* **WORK TASK**:
Transcribe the part of the mailing-list thread on audio support in MXNet Gluon starting at "I would be happy" and ending at "could be included.".

* **SELECTED TEXT**:
◇ ◇ ◇
Re: MXNet - Gluon - Audio

2018-11-15 Thread Gaurav Gireesh
Hi Lai!
Thank you for your comments!
Below are the answers to your comments/queries:
1) That's a good suggestion. However, I have added an example in the Pull
request related to this:
https://github.com/apache/incubator-mxnet/pull/13241/commits/eabb68256d8fd603a0075eafcd8947d92e7df27f
.
I would be happy to include a dataset similar to MNIST to support that. I
have come across an example dataset used in tensor flow speech
related example here
<https://www.tensorflow.org/tutorials/sequences/audio_recognition>. This
could be included.

2) Thank you for the suggestion, I shall look into the FFT operator that
you have pointed out. However, there are other kind of features like, mfcc,
mels and so on which are popular in audio data feature extraction, which
will find utility if implemented. I am not sure if we have operators for
this.

3) The references look good too. I shall look into them. Thank you for
bringing them into my notice.

Regards,
Gaurav

On Tue, Nov 13, 2018 at 11:22 AM Lai Wei  wrote:

> Hi Gaurav,
>
> Thanks for starting this. I see the PR is out
> <https://github.com/apache/incubator-mxnet/pull/13241>, left some initial
> reviews, good work!
>
> In addition to Sandeep's queries, I have the following:
> 1. Can we include some simple classic audio dataset for users to directly
> import and try out? like MNIST in vision. (e.g.:
> http://pytorch.org/audio/datasets.html#yesno)
> 2. Librosa provides some good audio feature extractions, we can use it for
> now. But it's slow as you have to do conversions between ndarray and numpy.
◇ ◇ ◇
* **SUPPLIED DATA**:
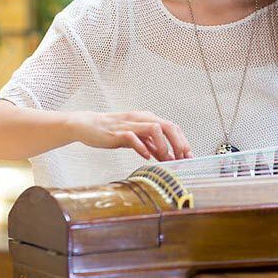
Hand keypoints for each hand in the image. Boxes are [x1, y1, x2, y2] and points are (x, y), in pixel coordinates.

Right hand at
◇ ◇ ◇
* **REPLY**:
I would be happy to include a dataset similar to MNIST to support that. I
have come across an example dataset used in tensor flow speech
related example here
<https://www.tensorflow.org/tutorials/sequences/audio_recognition>. This
could be included.